Özetle, örselenmelerle dolu bir çocukluk çağının mutlaka ağır bir kişilik bozukluğuna yol açmayabileceğini söyleyebiliriz. Ancak ağır kişilik bozuklukları sergileyen yetişkinlerin hemen hemen tamamında örseleyici bir çocukluk dönemi söz konusudur. Özellikle şizotipal, şizoid ve paranoid kişilik bozukluklarında ihmal edilme, istismara uğrama ve şiddet görme öyküsü mevcuttur. Parçalanmış aileler, bencil, ihmal edici ve acımasız ebeveynler ise antisosyal kişilik bozukluğu olan bireyler yetiştirmeye adaydır.
Kişilik bozukluklarında babanın rolü nedir? Psikopatolojilerde erken dönem anne-çocuk ilişkisinin etkisi büyük olsa da babanın da rolünü yadsıyamayız. Çocuğun psikolojik gelişimine katkı yapacak baba rolü şöyledir.
- Anneye koruyucu, sevgi dolu ve işbirliği içinde olmalı.
- Çocuğun ayrılma- bireyleşme döneminde anne ile özdeşleşmenin çözülmesine yardımcı olacak biçimde yansız, dengeli, güvenli, sığınılacak bir nesne olduğunu hissettirmeli.
- Annenin duygusal eşi olduğunu çocuğa hissettirerek üçlü aile ilişkisini, birlikte zorlukları göğüsleyip, güzellikleri paylaştıklarını göstermeli.
- Oğluna imrenilecek bir model olarak özdeşim yapmasını sağlamalı, kızına ise kızının kadınsı yaklaşımlarını sınırlı bir karşılıkla yansıtarak çocukların cinsel kimliklerini kazanmalarına destek olmalıdır.
- Baba yokluğu, babanın güçsüzlüğü ya da zorlayıcılığı ve sadizmi ağır kişilik bozukluğuna büyük katkı yapar.
- Preödipal dönemde anneye yeterince sevgi ve destek göstermeyen baba, annenin çocuğa anksiyöz biçimde yapışmasına yol açabilir.
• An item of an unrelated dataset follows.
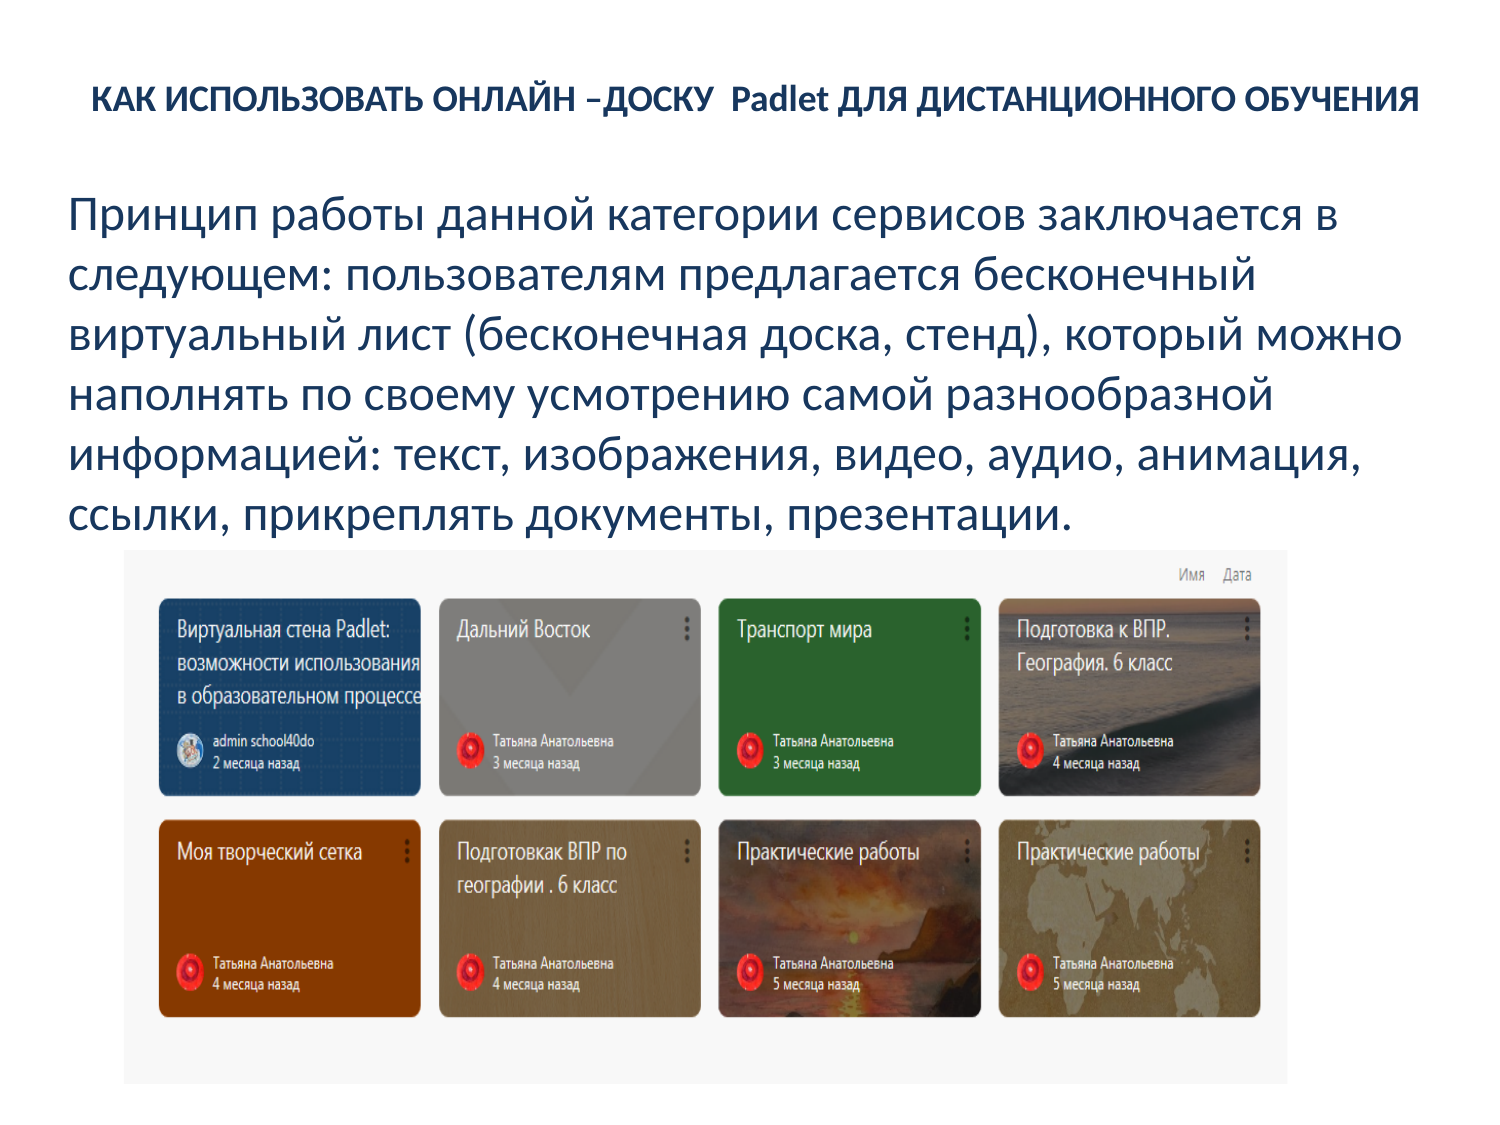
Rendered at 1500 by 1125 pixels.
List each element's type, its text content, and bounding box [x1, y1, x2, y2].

text_box КАК ИСПОЛЬЗОВАТЬ ОНЛАЙН –ДОСКУ Padlet ДЛЯ ДИСТАНЦИОННОГО ОБУЧЕНИЯ [76, 66, 1471, 127]
picture [123, 550, 1288, 1084]
text_box Принцип работы данной категории сервисов заключается в следующем: пользователям предлагается бесконечный виртуальный лист (бесконечная доска, стенд), который можно наполнять по своему усмотрению самой разнообразной информацией: текст, изображения, видео, аудио, анимация, ссылки, прикреплять документы, презентации. [53, 172, 1459, 668]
Anneye aşırı bağlanan çocuk, baba tarafından annenin ortak yaşamsal yörüngesinden çekilip çıkarılamadığından bağımlılık ve özerklik çatışmalarına neden olur. Bu tüm ağır kişilik bozukluklarının temel özelliklerinden biridir. Çocuğun anne ile bütünleşme arzusu ve korkusu arasındaki çelişki bunda sebeptir.
- Çocukluğun ilerleyen dönemlerinde aşırı düşkün bir anne tarafından kötülenen baba, erkek çocuğu gerçek bir ödipal deneyimden yoksun bırakacak, kendini beğenmiş, kabadayı, rastgele cinsel ilişkiler yaşayıp, skor peşinde koşan, saygısız bir erkek görüntüsünün altında yoğun bir özgüven eksikliği, iğdiş edilme endişeleri, yaşam boyu baba açlığı, suçluluk duyguları ve kendine zarar verme eğilimi yaşanacaktır. Kendine zarar verme eğilimi süratli ve dikkatsiz araba kullanma, alkol ve madde alışkanlığı, kontrolsüz cinsel ilişkiler vs. ile kendini gösterebilir. Bu klinik görüntü erkek narsisistik hastalarda tipiktir.
- Kızına aşırı düşkün baba da psikopatolojiye zemin hazırlar. Bu durumda anne de duygusal özellikleri veya depresif hali nedeniyle çocuğa soğuk durursa preödipal örselenme ile başa çıkılamayıp, dış araçlarla tersine çevirme sağlanmaya çalışılır. Ruhsal patolojiler görülür.